A bridge between neurodegeneration and cancer
In collaboration with MD Anderson Cancer Center's John Tainer, Ph.D., an internationally recognized expert in structural biology of DNA repair and his colleague Albino Bacolla, Ph.D., an expert in bioinformatics, the study explored the Cancer Genome Atlas (TCGA) database, revealing significant correlations between TDP43 levels, mismatch repair gene expression and mutational burden across multiple cancer types.
"This tells us the biology is broader than just ALS or FTD," Dr. Hegde said. "In cancers, TDP43 appears to be upregulated and linked to increased mutation load. That puts it at the intersection of two of the most important disease categories of our time — neurodegeneration and cancer."
Potential for therapeutic targeting
By knocking down mismatch repair proteins in cell models, the Houston Methodist team demonstrated partial rescue of DNA damage induced by TDP43 pathology. The results suggest that mismatch repair hyperactivation, not just TDP43 aggregation, could be targeted for intervention.

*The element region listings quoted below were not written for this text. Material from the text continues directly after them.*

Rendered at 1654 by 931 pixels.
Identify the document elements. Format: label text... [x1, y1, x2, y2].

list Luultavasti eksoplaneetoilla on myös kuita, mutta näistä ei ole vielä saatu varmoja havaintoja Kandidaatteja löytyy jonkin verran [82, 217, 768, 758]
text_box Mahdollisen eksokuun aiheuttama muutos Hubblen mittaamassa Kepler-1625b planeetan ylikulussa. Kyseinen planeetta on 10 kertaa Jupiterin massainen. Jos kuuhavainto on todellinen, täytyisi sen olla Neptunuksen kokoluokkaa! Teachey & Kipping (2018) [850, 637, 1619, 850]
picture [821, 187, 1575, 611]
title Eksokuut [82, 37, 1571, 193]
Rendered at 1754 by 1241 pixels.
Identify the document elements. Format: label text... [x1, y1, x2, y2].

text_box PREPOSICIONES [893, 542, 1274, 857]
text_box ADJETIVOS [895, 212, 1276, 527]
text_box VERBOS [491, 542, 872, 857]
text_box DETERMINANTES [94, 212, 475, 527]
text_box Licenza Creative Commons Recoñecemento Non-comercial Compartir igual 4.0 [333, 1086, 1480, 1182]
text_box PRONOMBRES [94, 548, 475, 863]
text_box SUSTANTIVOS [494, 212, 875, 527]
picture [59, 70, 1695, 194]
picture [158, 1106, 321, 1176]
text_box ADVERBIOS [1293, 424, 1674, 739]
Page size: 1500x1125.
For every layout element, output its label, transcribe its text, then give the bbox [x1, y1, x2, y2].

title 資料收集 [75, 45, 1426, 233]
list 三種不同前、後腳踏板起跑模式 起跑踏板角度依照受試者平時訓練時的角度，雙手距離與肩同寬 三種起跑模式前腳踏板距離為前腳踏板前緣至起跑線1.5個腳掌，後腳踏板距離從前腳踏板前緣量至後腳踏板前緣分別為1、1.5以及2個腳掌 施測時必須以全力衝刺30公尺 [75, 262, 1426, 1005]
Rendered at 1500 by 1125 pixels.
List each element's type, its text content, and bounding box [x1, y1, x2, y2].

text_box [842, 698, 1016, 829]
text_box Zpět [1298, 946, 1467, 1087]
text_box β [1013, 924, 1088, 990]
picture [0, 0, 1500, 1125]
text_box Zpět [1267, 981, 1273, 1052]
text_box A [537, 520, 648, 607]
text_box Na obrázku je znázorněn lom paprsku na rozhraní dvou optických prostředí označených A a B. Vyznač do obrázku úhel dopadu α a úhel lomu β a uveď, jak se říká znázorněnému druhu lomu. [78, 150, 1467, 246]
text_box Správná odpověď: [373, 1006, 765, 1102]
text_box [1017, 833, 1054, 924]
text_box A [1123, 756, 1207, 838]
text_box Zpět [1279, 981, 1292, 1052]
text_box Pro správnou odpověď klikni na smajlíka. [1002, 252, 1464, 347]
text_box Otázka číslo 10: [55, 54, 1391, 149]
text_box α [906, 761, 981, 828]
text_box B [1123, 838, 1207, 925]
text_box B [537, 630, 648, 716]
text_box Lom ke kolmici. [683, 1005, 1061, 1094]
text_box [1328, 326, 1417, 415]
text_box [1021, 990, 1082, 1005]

"Controlling DNA mismatch repair may offer a therapeutic strategy," Dr. Hegde noted. "If we can fine-tune this pathway in non-dividing cells, we may be able to slow genome instability and disease progression in ALS and FTD."
Future directions include testing whether mismatch repair overactivation triggers repeat expansions in disorders such as Huntington's disease, and whether TDP43/MMR dysregulation could be exploited as a biomarker or therapeutic entry point in oncology.
Collaborative effort across leading institutions
This research represents a major multi-institutional collaboration led by Dr. Hegde, who brought together leading experts across neuroscience, DNA repair and structural biology.
The findings highlight Houston Methodist's growing role as a leader in translational neuroscience and genome stability research.
"This work illustrates how interconnected neurodegeneration and cancer biology can be — and offers a strong jumping off point for looking more closely at the mechanisms of DNA repair in the context of human disease," Dr. Hegde concluded.
Dr. Gavin Britz, chair of Neurosurgery at Houston Methodist, provided clinical direction linking the mechanistic findings to translational relevance. Dr. Zuoshang Xu (UMass Chan Medical School) contributed a second ALS rodent model validating TDP43–mediated mismatch repair dysregulation. Dr. Ralph Garruto (Binghamton University, SUNY) provided ALS patient tissue samples confirming these alterations in human disease. Emeritus professor Dr. Sankar Mitra (Houston Methodist) offered mechanistic insights into transcription-coupled DNA repair that informed the study's conceptual framework. Drs. Albino Bacolla and John A. Tainer (MD Anderson Cancer Center) analyzed TCGA datasets to establish TDP-43–MMR correlations in cancer, revealing the broader implications of the work across disease contexts. Dr. Guo-Min Li, a mismatch repair pioneer at UT Southwestern, provided crucial conceptual insights on MMR regulation. Dr. Vincent Provacek, who worked in Dr. Hegde's lab as a pre-doctoral trainee and is now a neurosurgeon in Austin, was the paper's first author.